Nilton Lahn
Que mentalidade competitiva tem o Corinthians, o time que menos finaliza no campeonato brasileiro?
Como sempre, as entrevistas e o discurso dele são muito bonitinhos, mas na prática, no futebol jogado, a gente não vê nada disso.
em Bate-Papo da Torcida > VP e a mentalidade competitiva
Em resposta ao tópico:
Nas primeiras entrevistas de Vítor Pereira à frente do Corinthians, o treinador português sempre ressaltou um fator importante para vencer: a mentalidade vencedora e competitiva.
Isto é, não se contentar com empate ou derrota, mesmo diante de circunstâncias adversas - o que ele mais viu durante sua passagem de quase 8 meses no clube. Em todas essas ocasiões, o técnico indicava que tinha um elenco de qualidade, embora com defasagens, mas capaz de fazer frente aos principais adversários da temporada.
E o fez. Principalmente quando tinha o time considerado por muitos como o ideal à disposição. Fato é que, com este time nas principais partidas, o Corinthians deixou de ser uma zebra e tornou-se uma pedra. Um ótimo exemplo são os confrontos contra o Flamengo, na Libertadores e na Copa do Brasil.

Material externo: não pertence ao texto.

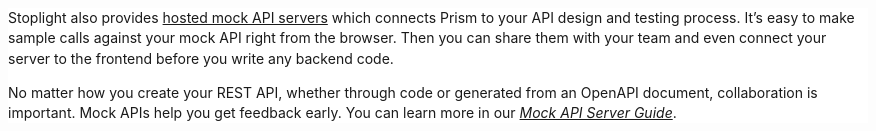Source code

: Stoplight also provides [hosted mock API servers](https://stoplight.io/mocking/) which connects Prism to your API design and testing process. It’s easy to make sample calls against your mock API right from the browser. Then you can share them with your team and even connect your server to the frontend before you write any backend code.

No matter how you create your REST API, whether through code or generated from an OpenAPI document, collaboration is important. Mock APIs help you get feedback early. You can learn more in our _[Mock API Server Guide](https://stoplight.io/mock-api-guide/basics/)_.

Visto por muitos como o melhor elenco do país e time de melhor futebol, junto ao Palmeiras, o Flamengo pôde se sobressair ao alvinegro nas partida continentais, quando enfrentou um Timão sem três dos seus principais jogadores.
Renato Augusto, o cérebro do time, só esteve apto para o segundo jogo decisivo; Maycon saiu no começo do primeiro tempo do confronto; e Willian sequer participou do jogo de ida, na Neo Química Arena.
Já nos jogos finais da Copa do Brasil, com o elenco mais equilibrado e com RA8 inteiro, porém ainda sem Maycon 100%, o Corinthians fez frente sendo ainda melhor do que o rival, jogando no Rio de Janeiro. O título não veio, os jogadores se mostraram abalados, mas ficou claro que esse é o primeiro passo de uma reconstrução de mentalidade.
De 2017 para cá, ano do último título de expressão do Corinthians, a equipe oscilou muito e até brigou contra o rebaixamento em algumas oportunidades (2018 a equipe só escapou nas rodadas finais). Mesmo tendo em seu elenco jogadores vencedores, como Cássio, Fagner, Jadson, Ralf e Danilo, o time não mostrava força ou poder de reação contra adversários superiores. Não como mostrou contra o Flamengo nestas finais.
As conquistas da temporada de 2022 são pequenas para uma equipe como o Corinthians, sim. Esperava-se mais principalmente em relação ao investimento feito em jogadores e comissão técnica. Mas não se pode negar que a mentalidade e realidade mudou. Foi possível sentir de fato que conquistas estavam próximas. Não era ilusão acreditar em título de copa nacional, chegamos bem até a sua final.
Azar, ilusão, detalhes, etc, a verdade é que o que faltou ao Corinthians sobrou no adversário: o costume (recente) a grandes conquistas. Mas isso está sendo reconquistado.
E por isso, seria importante manter Vítor Pereira, para dar sequência a essa reconstrução e o desenvolvimento de uma nova identidade. Se ele não ficar, ok, o clube fica. Mas a necessidade de encontrar um treinador com personalidade e capacidade similar, também.